Aus DER RABE RALF Februar/März 2024, Seite 3
EU-weites Bürgerbegehren für eine Vermögenssteuer zur Finanzierung des ökologischen und sozialen Wandels
Pandemie, Krieg und Inflation – 2023 war ein krisenreiches Jahr. Bundeskanzler Olaf Scholz merkte in seiner Neujahrsrede an, dass die Welt „unruhiger und rauer“ geworden sei und sich in „geradezu atemberaubender Geschwindigkeit“ verändere. Unverändert bleibt jedoch der Fakt, dass die Reichen reicher und die Armen ärmer werden.

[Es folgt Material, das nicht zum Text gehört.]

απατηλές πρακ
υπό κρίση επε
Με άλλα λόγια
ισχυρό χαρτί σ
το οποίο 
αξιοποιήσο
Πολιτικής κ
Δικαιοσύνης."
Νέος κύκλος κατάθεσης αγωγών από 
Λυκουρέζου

Denn es sind die großen Konzerne, die in Europa und weltweit von Kriegen und Krisen profitieren. Und damit eine kleine Zahl an realen Personen: Das reichste eine Prozent „kassiert fast doppelt so viel wie der Rest der Welt zusammen“, ist dem neuesten Bericht der Entwicklungsorganisation Oxfam zu entnehmen, der im Dezember beim UN-Klimagipfel in Dubai vorgelegt wurde. Der Titel „Survival of the Richest“ ist eine Anspielung auf Darwins Regel „Survival of the Fittest“ (Überleben der am besten Angepassten). In dem Oxfam-Report steht auch, dass 828 Millionen Menschen hungern, fast jeder zehnte Mensch.

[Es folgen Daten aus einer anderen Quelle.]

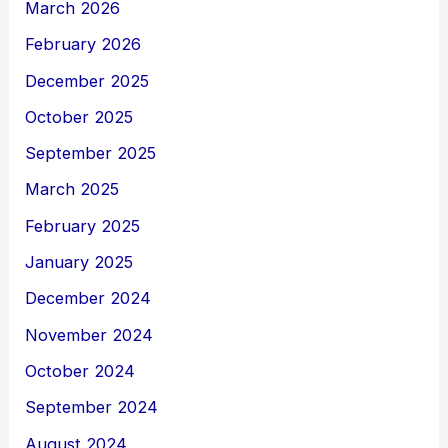
March 2026
February 2026
December 2025
October 2025
September 2025
March 2025
February 2025
January 2025
December 2024
November 2024
October 2024
September 2024
August 2024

Während die Auswirkungen der Corona-Pandemie, des russischen Angriffskriegs auf die Ukraine und der steigenden Inflation die Lebensbedingungen von Millionen arbeitenden Menschen weltweit deutlich verschlechtert haben, wächst der Reichtum der „Ultrareichen“ in gleicher Geschwindigkeit. Das hat zur Folge, dass zum ersten Mal seit 25 Jahren extremer Reichtum und extreme Armut gleichzeitig zunehmen. Auch in Deutschland geht die berühmt-berüchtigte Schere zwischen Arm und Reich weiter auseinander.
Nicht alle werden ärmer
Fraglich ist daher, von welchem „Wohlstandsverlust“, der „uns alle ärmer macht“, Finanzminister Christian Lindner spricht, wenn man sich die Krisengewinne vieler großer Konzerne ansieht. Weltweit sind im Zuge der Covid-Pandemie seit dem Jahr 2020 insgesamt 26 Billionen US-Dollar an das reichste Prozent der Menschheit geflossen. Die restlichen 99 Prozent begnügten sich mit 16 Billionen Dollar. Und während die Energie- und Lebensmittelpreise durch den Ukraine-Krieg ansteigen, konnten 95 Energie- und Lebensmittelkonzerne ihre Gewinne in nur einem Jahr mehr als verdoppeln, wie Oxfam festhält. Zu den Gewinnern der Krisen zählen außerdem die Rüstungs- und die Verkehrsindustrie. Unruhig und rau war es also vor allem für viele Millionen Arbeiterinnen, Rentner, Sozialleistungsempfängerinnen oder Studierende, nicht nur in Deutschland.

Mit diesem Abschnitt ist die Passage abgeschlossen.